HOME8.温暖化・気候変動 |神奈川県、10月下旬に同県として3度目のグリーンボンド発行。100億円。資金使途は全額、気候変動による豪雨・台風等の水災害対策に充当。「適応ボンド」(RIEF) |

神奈川県、10月下旬に同県として3度目のグリーンボンド発行。100億円。資金使途は全額、気候変動による豪雨・台風等の水災害対策に充当。
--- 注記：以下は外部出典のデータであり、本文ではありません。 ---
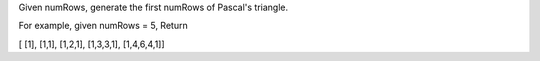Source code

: Given numRows, generate the first numRows of Pascal's triangle.

For example, given numRows = 5, Return

[ [1], [1,1], [1,2,1], [1,3,3,1], [1,4,6,4,1]]
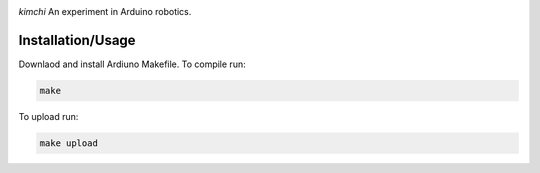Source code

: .. image:: https://s3.amazonaws.com/nf-assets/kimchi.svg
  :alt: kimchi

*kimchi* An experiment in Arduino robotics.

Installation/Usage
==================

Downlaod and install Ardiuno Makefile. To compile run:

.. code:: bash

    make


To upload run:

.. code:: bash

    make upload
「適応ボンド」(RIEF)

2022-09-13 15:58:18

kanagawa003キャプチャ

 

 神奈川県は、来月下旬、同県として3度目となるグリーンボンドを発行する。発行額は110億円。資金使途は、毎年のように発生している豪雨や台風等による水災害対策へ100%充当する。同県は今回のボンドを含め、これまでのグリーンボンドの資金使途はいずれも水災害対策に充当しており「気候適応ボンド」にフォーカスしているといえる。

 

 (写真は、同県下の河川で、赤い線で囲んだ部分をかさ上げして、増水時に対処する)

 

 同県は、2020年11月に最初グリーンボンドを50億円分発行して以来、今回で3年連続の発行となる。ボンドの償還期間は5年債で、発行額とともに昨年と同じ。調達資金は、豪雨や台風等による水災害への対策として推進している「神奈川県水防災戦略」に基づく気候変動の適応事業に充当する。https://rief-jp.org/ct4/107745

 

 主な対策事業は、①河川の緊急対応②遊水地や流路のボトルネックカ所等の整備③海岸保全施設等の整備④土砂災害防止施設の整備--の4分野。①では、氾濫の危険性が特に高い区間の堆積土砂の撤去や樹木の伐採を重点的に実施する。対象となるのは県内の酒匂川、金目川等の43 河川で81カ所。

 

適応対策事業の事例(神奈川県資料より)
適応対策事業の事例(神奈川県資料より)

 

 ②では、遊水地の整備や流路のボトルネックカ所となる鉄道橋架替等の改修を重点的、集中的に実施する。遊水地整備事業は、 柏尾川等4か所とし、鉄道橋架替事業は山王川、境川の2カ所を想定している。

 

 ③の海岸保全施設等の整備では、高潮や高波でこれまでに家屋などに被害が発生した海岸を、優先的に選んで、護岸等の海岸保全施設を整備する。対象海岸は小田原海岸、葉山海岸等の4海岸。

 

 ④の土砂災害防止施設の整備事業では、急傾斜地の土砂災害警戒区域のうち、要配慮者利用施設のある区域や、過去にがけ崩れがあった区域等、早期な対策が求められる地域を重点的に整備するとしており、今年度は276カ所となる。河川の砂防堰堤等の整備では、上総川、瀬戸沢等46カ所が重点工事地区としている。

 

 ボンド発行の主幹事は三菱UFJモルガン・スタンレー証券、SMBC日興証券、大和証券の3金融機関が担当する。セカンドオピニオンは格付投資情報センター(R&I)がICMAのグリーンボンド原則(GBP)への適合を付与している。